= Today sponge =

Brand of spermacidal contraceptive device

The Today sponge is a brand of plastic contraceptive sponge saturated with a spermicide nonoxynol-9 to prevent conception. While initially popular in the 1980s in the United States, it is no longer commercially available as of 2019.

==History==

The Today sponge dates back to 1976 when it was created by Bruce Ward Vorhauer. Vorhauer struggled for seven years to get the device approved and on the market. Following U.S. Food and Drug Administration (FDA) approval, the brand was rolled out in June 1981. The product, manufactured by VLI Corp. of Irvine, California, was classified as "relatively safe" by the FDA in 1984. A 1984 study in the American Journal of Obstetrics and Gynecology compared it with the diaphragm and found that the Today sponge was a "safe and acceptable method of contraception with an effectiveness rate in the range of other vaginal contraceptives."

The Today sponge "was manufactured until 1995, when FDA imposed new manufacturing standards." The product had several setbacks while marketed, including a link to toxic shock syndrome.
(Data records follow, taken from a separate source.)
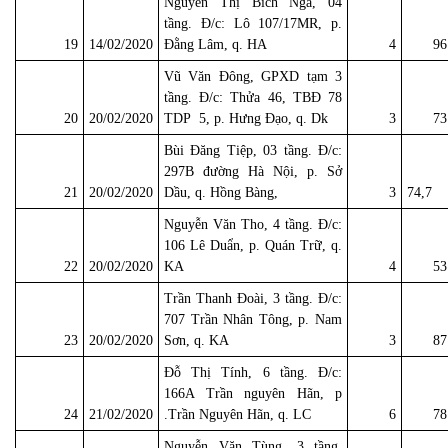
Nguyễn Thị Bích Nga, 04
tầng. Đ/c: Lô 107/17MR, p.
19
14/02/2020
Đằng Lâm, q. HA
4
96
Vũ Văn Đông, GPXD tạm 3
tầng. Đ/c: Thửa 46, TBĐ 78
20
20/02/2020
TDP 5, p. Hưng Đạo, q. Dk
3
73
Bùi Đăng Tiệp, 03 tầng. Đ/c:
297B đường Hà Nội, p. Sở
21
20/02/2020
Dầu, q. Hồng Bàng,
3
74,7
Nguyễn Văn Tho, 4 tầng. Đ/c:
106 Lê Duẩn, p. Quán Trữ, q.
22
20/02/2020
KA
4
53
Trần Thanh Đoài, 3 tầng. Đ/c:
707 Trần Nhân Tông, p. Nam
23
20/02/2020
Sơn, q. KA
3
87
Đỗ Thị Tính, 6 tầng. Đ/c:
166A Trần nguyên Hãn, p
24
21/02/2020
.Trần Nguyên Hãn, q. LC
6
78
Nguyễn Văn Tùng, 3 tầng.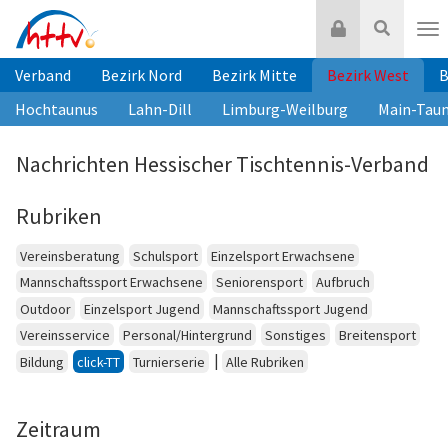
Zum
Login
Suche
Inhalt
Nav
springen
Verband
Bezirk Nord
Bezirk Mitte
Bezirk West
B
Hochtaunus
Lahn-Dill
Limburg-Weilburg
Main-Tau
Nachrichten Hessischer Tischtennis-Verband
Rubriken
Vereinsberatung
Schulsport
Einzelsport Erwachsene
Mannschaftssport Erwachsene
Seniorensport
Aufbruch
Outdoor
Einzelsport Jugend
Mannschaftssport Jugend
Vereinsservice
Personal/Hintergrund
Sonstiges
Breitensport
|
Bildung
click-TT
Turnierserie
Alle Rubriken
Zeitraum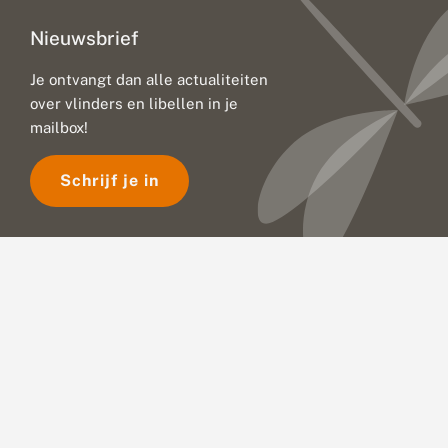
Nieuwsbrief
Je ontvangt dan alle actualiteiten
over vlinders en libellen in je
mailbox!
Schrijf je in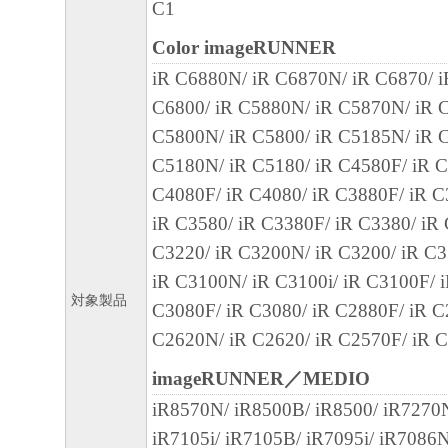
C1
SUBSIDIARIES OR AFFILIATES, THEIR D
Color imageRUNNER
DEALERS OR CANON'S LICENSORS HAV
iR C6880N/ iR C6870N/ iR C6870/ 
ADVISED OF THE P OS SIBILITY OF SU
C6800/ iR C5880N/ iR C5870N/ iR C
SOME STATES OR LEGAL JURISDICTION
C5800N/ iR C5800/ iR C5185N/ iR C
ALLOW THE LIMITATION OR EXCLUSION 
C5180N/ iR C5180/ iR C4580F/ iR C
FOR INCIDENTAL OR CONSEQUENTIAL 
C4080F/ iR C4080/ iR C3880F/ iR C
PERSONAL INJURY OR DEATH RESULTI
iR C3580/ iR C3380F/ iR C3380/ iR
NEGLIGENCE ON THE PART OF SELLER,
C3220/ iR C3200N/ iR C3200/ iR C3
LIMITATION OR EXCLUSION MAY NOT A
iR C3100N/ iR C3100i/ iR C3100F/ 
[RELEASE OF LIABILITY] TO THE FULL
対象製品
C3080F/ iR C3080/ iR C2880F/ iR C
PERMITTED BY APPLICABLE LAW, YOU
C2620N/ iR C2620/ iR C2570F/ iR 
RELEASE CANON, CANON'S SUBSIDIARI
AFFILIATES, THEIR DISTRIBUTORS, DE
imageRUNNER／MEDIO
CANON'S LICENSORS FROM ANY AND AL
iR8570N/ iR8500B/ iR8500/ iR7270N
ARISING FROM OR RELATED TO ALL CL
iR7105i/ iR7105B/ iR7095i/ iR7086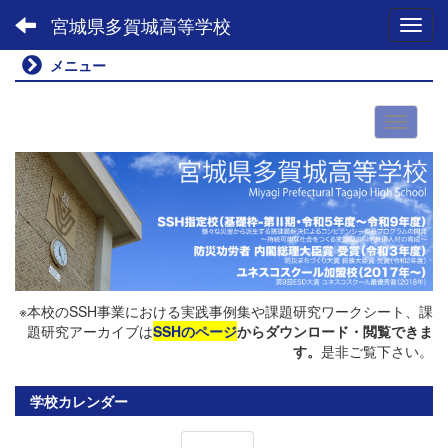
宮城県多賀城高等学校
Toggl
メニュー
※本校のSSH事業における実践事例集や課題研究ワークシート、課
題研究アーカイブは
SSHのページ
からダウンロード・閲覧できま
す。
是非ご覧下さい。
学校カレンダー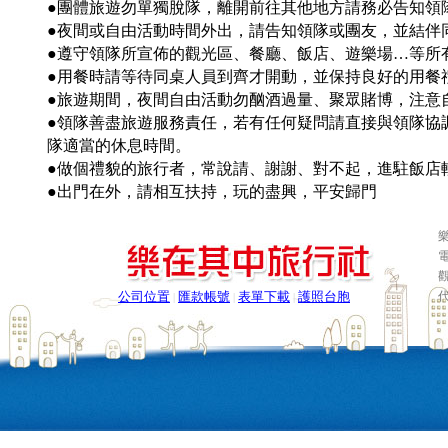
●團體旅遊勿單獨脫隊，離開前往其他地方請務必告知領
●夜間或自由活動時間外出，請告知領隊或團友，並結伴同
●遵守領隊所宣佈的觀光區、餐廳、飯店、遊樂場…等所
●用餐時請等待同桌人員到齊才開動，並保持良好的用餐
●旅遊期間，夜間自由活動勿酗酒過量、聚眾賭博，注意
●領隊善盡旅遊服務責任，若有任何疑問請直接與領隊協
隊適當的休息時間。
●做個禮貌的旅行者，常說請、謝謝、對不起，進駐飯店
●出門在外，請相互扶持，玩的盡興，平安歸門
樂
電
公司位置
匯款帳號
表單下載
護照台胞
|
|
|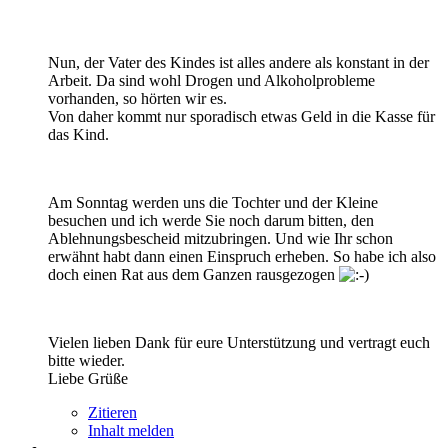
Nun, der Vater des Kindes ist alles andere als konstant in der
Arbeit. Da sind wohl Drogen und Alkoholprobleme
vorhanden, so hörten wir es.
Von daher kommt nur sporadisch etwas Geld in die Kasse für
das Kind.
Am Sonntag werden uns die Tochter und der Kleine
besuchen und ich werde Sie noch darum bitten, den
Ablehnungsbescheid mitzubringen. Und wie Ihr schon
erwähnt habt dann einen Einspruch erheben. So habe ich also
doch einen Rat aus dem Ganzen rausgezogen
Vielen lieben Dank für eure Unterstützung und vertragt euch
bitte wieder.
Liebe Grüße
Zitieren
Inhalt melden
Personal financial problems forced Vorhauer to sell the entire manufacturing operation to American Home Products, now Wyeth. Almost the entire content of the facility was moved to the Whitehall-Robbins facility in Hammonton, New Jersey, from its original California home. The sponge was removed from the U.S. market in 1994 after problems were found at the facility related to the deionized water system. The water system, which was originally sized for much larger production, could not produce the small amounts of deionized water required for this one product and became repeatedly contaminated. Based on slumping sales and to avoid any further FDA issues, Wyeth stopped selling the sponge rather than move production or modify its plant.

In 1998, Allendale Pharmaceuticals acquired the rights to the Today sponge and it was once again available. New FDA standards for manufacturing and record-keeping forced repeated delays, but the Today sponge was finally re-introduced in Canada in March 2003, and in the U.S. in September 2005. In January 2007, Allendale Pharmaceuticals was acquired by Synova Healthcare, Inc. In December 2007 Synova filed for bankruptcy reorganization; in 2008 the manufacturing rights to the Today sponge were purchased by Alvogen. In mid May 2009, Mayer Laboratories, Inc., the distributor of the Today sponge for the US, Canada and the EU, announced the Today sponge had been re-launched in the United States.

At the end of 2019, Mayer Labs had issues with the equipment to manufacture the Today sponge. As of the onset of the COVID pandemic, it is out of production with no information as to "when or if this situation will change."

==In popular culture==

A 1995 Seinfeld episode, "The Sponge", revolves around Elaine's attempts to procure her favorite form of birth control, the discontinued Today sponge, and her rationing them based on whether a potential partner is "sponge-worthy". This was later revisited in the series finale when the pharmacist testifies against Elaine for buying a case of sixty sponges.